Teachers will return to school September 9th for three days of professional development. Students will return on Monday September 14th, the new first day of classes. 

On the back end of the academic year, the calendar will be extended, and will now end June 25th, giving students 177 days of school.

Additionally, the state education department will now shift its decision on whether or not students and teachers can return to school buildings to August 31st. Districts have prepared plans for several schooling scenarios, including limited return of in-person classes to a continuation of full virtual learning. 

The new timeline gives schools five extra planning days to work out the logistics of teaching classes safely to the more than 140,000 public school students in the state.

Rhode Island's largest teacher’s unions are pushing for an indefinite pause on any return to in-person classes. Governor Gina Raimondoa and Commissioner Infante-Green are expected to address the unions’ concerns during the weekly press briefing. 
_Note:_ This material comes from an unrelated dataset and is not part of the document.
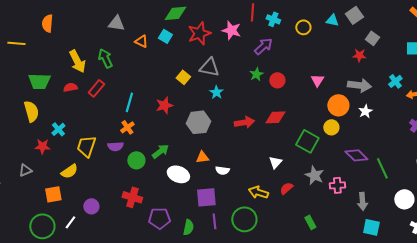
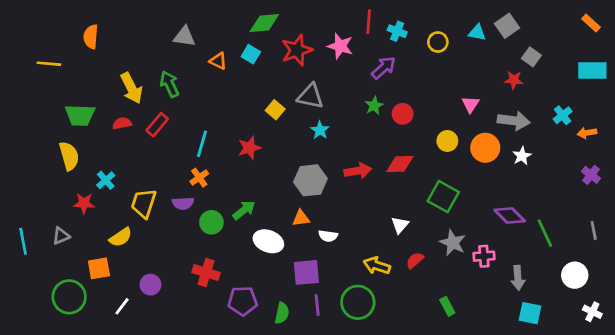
pink triangle: (317, 80) -> (470, 104), moved
gray hexagon: (198, 122) -> (310, 180), moved
yellow circle: (331, 127) -> (447, 141), moved
green circle: (42, 226) -> (69, 297), moved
Rhode Island may delay reopening schools this year by as much as two weeks, as COVID-19 cases rise and districts scramble to prepare.

According to Gov. Gina Raimondo’s office, the scheduled start for public schools statewide, Monday August 31st, may prove to be unfeasible with the new restrictions meant to stem the spread of COVID-19. 

According to a statement by the Governor’s spokesperson, teachers and staff around the state have told state leaders they would benefit from “a couple more weeks to operationalize their plans for in-person learning.”

Over the summer school districts have prepared extensive new cleaning, social distancing, and school building policies, to keep students and staff safe. But those new policies come with heavy demands of staff and resources. 

The development was first reported by Rhode Island's NBC affiliate. During an interview aired on Tuesday, Gov. Raimondo described the scenario as "likely."

It is unclear whether such a delay would affect only in-person classes, or extend to the virtual education programs which schools have also begun to prepare for students who do not want to return to school. The Governor is expected to elaborate during her weekly press conference, Wednesday.

Schools have also planned for multiple scenarios, including a full return to virtual classes in the case that it is unsafe to conduct any in-person lessons. The state is expected to make a decision on how schools should return by next week.

The state's largest teacher's unions want confirmation that the state will delay opening by more than just two weeks if necessary.

The Rhode Island Federation of Teachers and Health Professionals, along with the National Education Association Rhode Island are calling for an indefinite delay in the reopening of schools, until their members’ concerns are addressed. 

The unions sent a letter to state leaders outlining their concerns and demands last week. According to polling, the groups found most of their rank and file felt uncomfortable returning to school in any capacity.

Bob Walsh, executive director of NEARI says many parents have already chosen to keep their children home through their districts’ virtual lessons option.

“All parents should pick that option so there’s no other choice right now,” Walsh said Tuesday during a press conference held virtually. “And then work on the exceptions as it becomes safe to do so, and talk about an integrated plan for a slow return of the kids who need to be there the most -- once it’s safe for anybody to be there.” 

Some of the concerns laid out in the letter may be remedied in the next month, including a lack of supplies or staff to carry out new reopening plans. But others, including infrastructure and ventilation needs, could take much longer to fix. 

Governor Gina Raimondo is expected to make an announcement about a possible delay during her weekly address Wednesday.